(Records contained in a dataset)
=== Begin Enclosure ===

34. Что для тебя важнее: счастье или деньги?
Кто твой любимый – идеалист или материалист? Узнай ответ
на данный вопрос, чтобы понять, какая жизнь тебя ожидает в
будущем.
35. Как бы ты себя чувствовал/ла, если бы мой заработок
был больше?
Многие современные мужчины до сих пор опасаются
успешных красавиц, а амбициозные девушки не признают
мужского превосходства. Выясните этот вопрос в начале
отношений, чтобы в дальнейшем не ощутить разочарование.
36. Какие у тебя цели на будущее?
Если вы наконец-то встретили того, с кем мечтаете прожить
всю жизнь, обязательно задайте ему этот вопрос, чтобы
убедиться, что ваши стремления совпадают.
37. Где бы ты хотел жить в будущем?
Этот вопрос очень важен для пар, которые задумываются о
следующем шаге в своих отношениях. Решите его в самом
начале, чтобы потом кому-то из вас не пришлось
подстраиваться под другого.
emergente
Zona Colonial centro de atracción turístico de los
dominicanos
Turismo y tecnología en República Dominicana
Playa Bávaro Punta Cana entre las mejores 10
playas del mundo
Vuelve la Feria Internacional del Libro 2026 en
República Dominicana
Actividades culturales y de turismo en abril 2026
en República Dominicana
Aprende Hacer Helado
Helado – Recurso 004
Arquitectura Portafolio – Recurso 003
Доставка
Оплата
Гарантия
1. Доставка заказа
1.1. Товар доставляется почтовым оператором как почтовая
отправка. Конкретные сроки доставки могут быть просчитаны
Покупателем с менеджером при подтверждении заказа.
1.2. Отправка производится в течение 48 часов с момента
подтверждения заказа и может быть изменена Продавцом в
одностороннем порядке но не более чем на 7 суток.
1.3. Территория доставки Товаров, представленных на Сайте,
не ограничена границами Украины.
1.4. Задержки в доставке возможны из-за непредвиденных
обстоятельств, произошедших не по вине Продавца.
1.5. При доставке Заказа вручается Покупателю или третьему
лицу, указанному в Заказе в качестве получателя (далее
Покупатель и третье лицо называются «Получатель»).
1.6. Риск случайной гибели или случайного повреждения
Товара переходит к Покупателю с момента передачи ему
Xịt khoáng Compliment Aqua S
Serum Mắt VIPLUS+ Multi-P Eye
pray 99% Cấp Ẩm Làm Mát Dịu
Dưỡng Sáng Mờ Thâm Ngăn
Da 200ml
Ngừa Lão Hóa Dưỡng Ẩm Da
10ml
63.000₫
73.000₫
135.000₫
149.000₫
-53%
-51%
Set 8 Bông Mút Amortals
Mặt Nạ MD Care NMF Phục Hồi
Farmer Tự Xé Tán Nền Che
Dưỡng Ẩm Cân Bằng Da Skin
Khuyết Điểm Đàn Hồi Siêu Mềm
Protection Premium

=== End Enclosure ===

== Description of the task ==
Copy every record exactly, leaving each line intact.

== Reply to the task ==
34. Что для тебя важнее: счастье или деньги?
Кто твой любимый – идеалист или материалист? Узнай ответ
на данный вопрос, чтобы понять, какая жизнь тебя ожидает в
будущем.
35. Как бы ты себя чувствовал/ла, если бы мой заработок
был больше?
Многие современные мужчины до сих пор опасаются
успешных красавиц, а амбициозные девушки не признают
мужского превосходства. Выясните этот вопрос в начале
отношений, чтобы в дальнейшем не ощутить разочарование.
36. Какие у тебя цели на будущее?
Если вы наконец-то встретили того, с кем мечтаете прожить
всю жизнь, обязательно задайте ему этот вопрос, чтобы
убедиться, что ваши стремления совпадают.
37. Где бы ты хотел жить в будущем?
Этот вопрос очень важен для пар, которые задумываются о
следующем шаге в своих отношениях. Решите его в самом
начале, чтобы потом кому-то из вас не пришлось
подстраиваться под другого.
emergente
Zona Colonial centro de atracción turístico de los
dominicanos
Turismo y tecnología en República Dominicana
Playa Bávaro Punta Cana entre las mejores 10
playas del mundo
Vuelve la Feria Internacional del Libro 2026 en
República Dominicana
Actividades culturales y de turismo en abril 2026
en República Dominicana
Aprende Hacer Helado
Helado – Recurso 004
Arquitectura Portafolio – Recurso 003
Доставка
Оплата
Гарантия
1. Доставка заказа
1.1. Товар доставляется почтовым оператором как почтовая
отправка. Конкретные сроки доставки могут быть просчитаны
Покупателем с менеджером при подтверждении заказа.
1.2. Отправка производится в течение 48 часов с момента
подтверждения заказа и может быть изменена Продавцом в
одностороннем порядке но не более чем на 7 суток.
1.3. Территория доставки Товаров, представленных на Сайте,
не ограничена границами Украины.
1.4. Задержки в доставке возможны из-за непредвиденных
обстоятельств, произошедших не по вине Продавца.
1.5. При доставке Заказа вручается Покупателю или третьему
лицу, указанному в Заказе в качестве получателя (далее
Покупатель и третье лицо называются «Получатель»).
1.6. Риск случайной гибели или случайного повреждения
Товара переходит к Покупателю с момента передачи ему
Xịt khoáng Compliment Aqua S
Serum Mắt VIPLUS+ Multi-P Eye
pray 99% Cấp Ẩm Làm Mát Dịu
Dưỡng Sáng Mờ Thâm Ngăn
Da 200ml
Ngừa Lão Hóa Dưỡng Ẩm Da
10ml
63.000₫
73.000₫
135.000₫
149.000₫
-53%
-51%
Set 8 Bông Mút Amortals
Mặt Nạ MD Care NMF Phục Hồi
Farmer Tự Xé Tán Nền Che
Dưỡng Ẩm Cân Bằng Da Skin
Khuyết Điểm Đàn Hồi Siêu Mềm
Protection Premium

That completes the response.